First note that this decorator also extends JComponent, and its constructor accepts a JComponent. In addition to a variable called child to reference the decorated component, it also declares a JButton.

The first three lines of its constructor add the decorated component as the child component of the decorator.

child = component;
this.setLayout(new BorderLayout());
this.add(child);

It then adds the JButton as a child component of the decorated component. The child's layout is null. The JButton will have a dimension of 8 x 8 pixels and is added to the left-hand corner of the decorated component.

child.setLayout(null);
button.setBounds(0, 0, 8, 8);
child.add(button);

Finally, it adds a listener to the JButton.

button.addActionListener(new java.awt.event.ActionListener() {
   public void actionPerformed(ActionEvent e) {
      button_actionPerformed(e);
   }
});

When added to a container, the component decorated using ResizableDecorator will have a small button on its left-hand corner. When clicked, this button will execute the code inside of the button_actionPerfomed method. First, the method checks the value of minimum.

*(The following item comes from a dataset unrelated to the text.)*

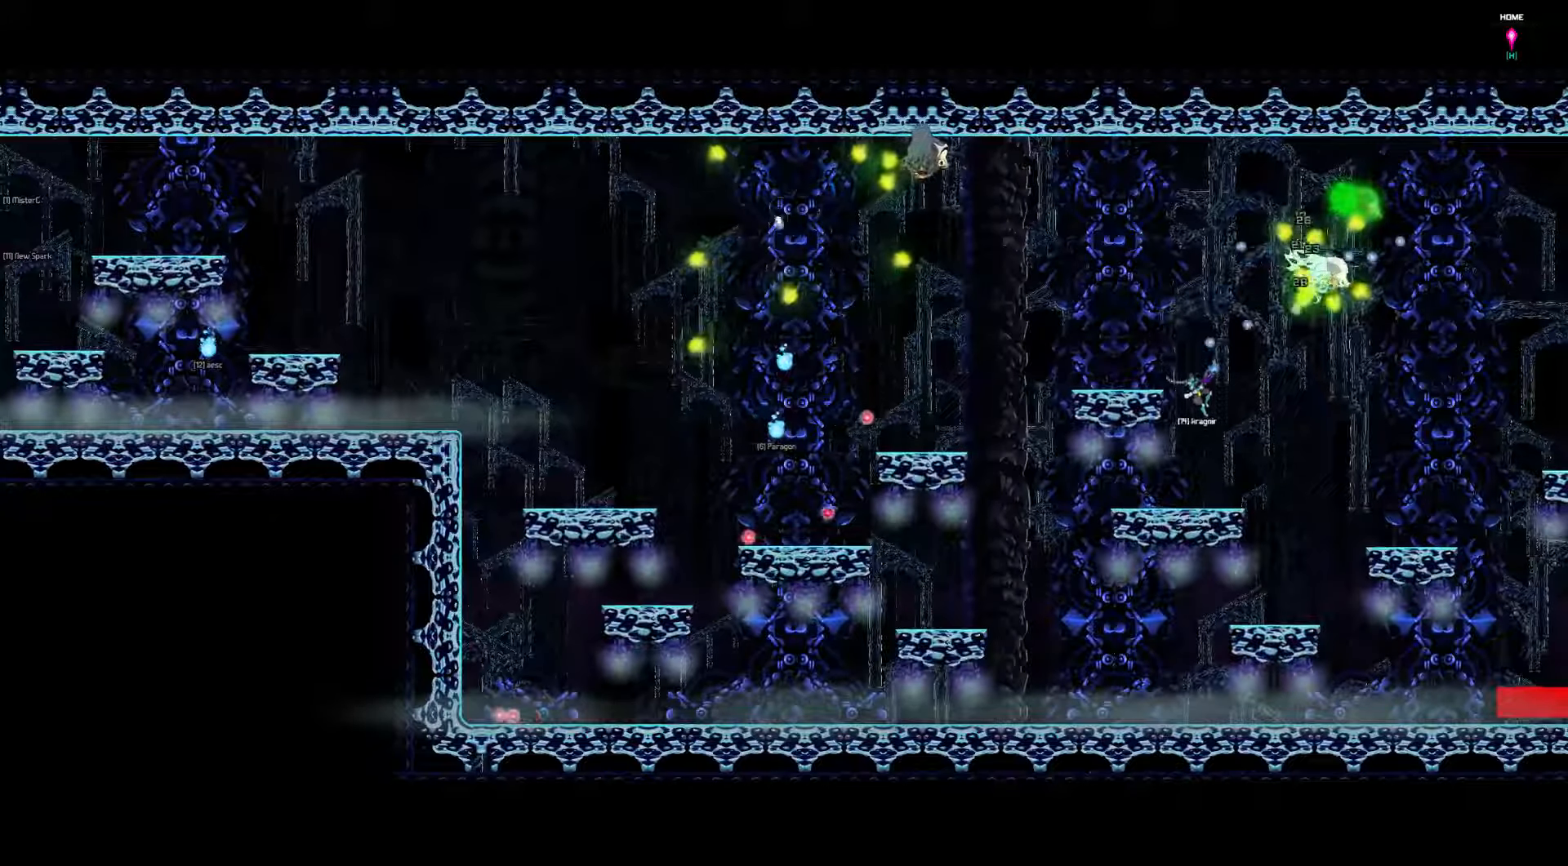
{"keys": [], "events": []}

This boolean indicates whether or not the decorator size is at its minimum. Initially, the value is false, so the else block is executed.

else {
   r = this.getBounds();
   this.setBounds(r.x, r.y, 8, 8);
}

It assigns the current dimension to the Rectangle r and sets the bounds to 8 x 8, with the left-hand corner remaining at the current position. Then, it toggles the value of minimum.

minimum = !minimum;

When the JButton is clicked for the second time, the value of minimum is true. This time, the if block is executed:

if (minimum) {
   this.setBounds(r);
}

The code will restore the decorator to its previous size.

Figure 2 shows a JFrame with three decorated components, and its code is given in Listing 5.

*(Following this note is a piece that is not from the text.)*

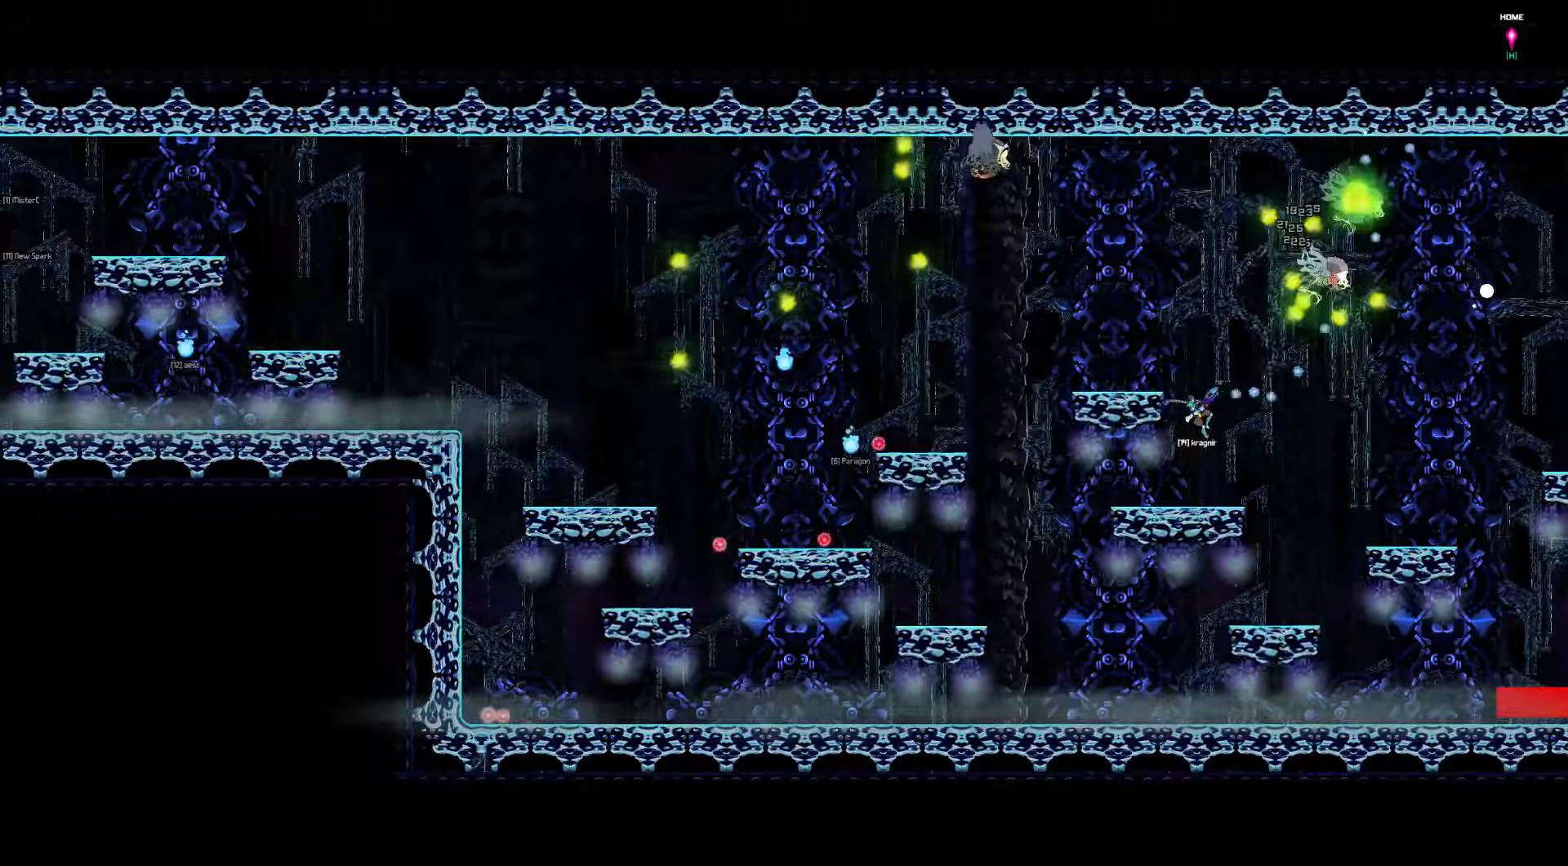
{"keys": [], "events": []}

Figure 2 -- three components decorated using ResizableDecorator

Listing 5 -- using the ResizableDecorator class

package decorator;

import java.awt.*;
import javax.swing.*;
import java.awt.event.*;

public class Frame2 extends JFrame {
   ResizableDecorator label1 =
      new ResizableDecorator(new JLabel(" Label1"));
   ResizableDecorator button1 =
      new ResizableDecorator(new JButton("Button"));
   BorderDecorator label2 =
      new BorderDecorator(new ResizableDecorator(
         new JLabel(" doubly decorated")
   ));

   public Frame2() {
      try {
         jbInit();
      }
      catch(Exception e) {
         e.printStackTrace();
      }
   }

   public static void main(String[] args) {
      Frame2 frame = new Frame2();
      frame.setBounds(0, 0, 200, 200);
      frame.setVisible(true);
   }

   private void jbInit() throws Exception {
      this.setDefaultCloseOperation(EXIT_ON_CLOSE);
      this.getContentPane().setLayout(null);
      label1.setBounds(new Rectangle(10, 10, 120, 25));
      label2.setBounds(new Rectangle(10, 60, 120, 25));
      button1.setBounds(new Rectangle(10, 110, 120, 25));
      this.getContentPane().add(label1, null);
      this.getContentPane().add(label2, null);
      this.getContentPane().add(button1, null);
   }
}

Note that you can decorate a JComponent using one or more decorators, just like the JLabel label2 in Listing 5. Also, if you need to work with many decorators, you may want to consider having an abstract Decorator class from which all decorator classes derive. This way, you can put the common methods in the abstract class.

Summary

This article has compared subclassing with the Decorator pattern, giving two examples of decorators in Swing. While the use of the Decorator pattern is very common to change the visual look of a Swing component, its use is not limited to changing the user interface.

Budi Kurniawan is a senior J2EE architect and author.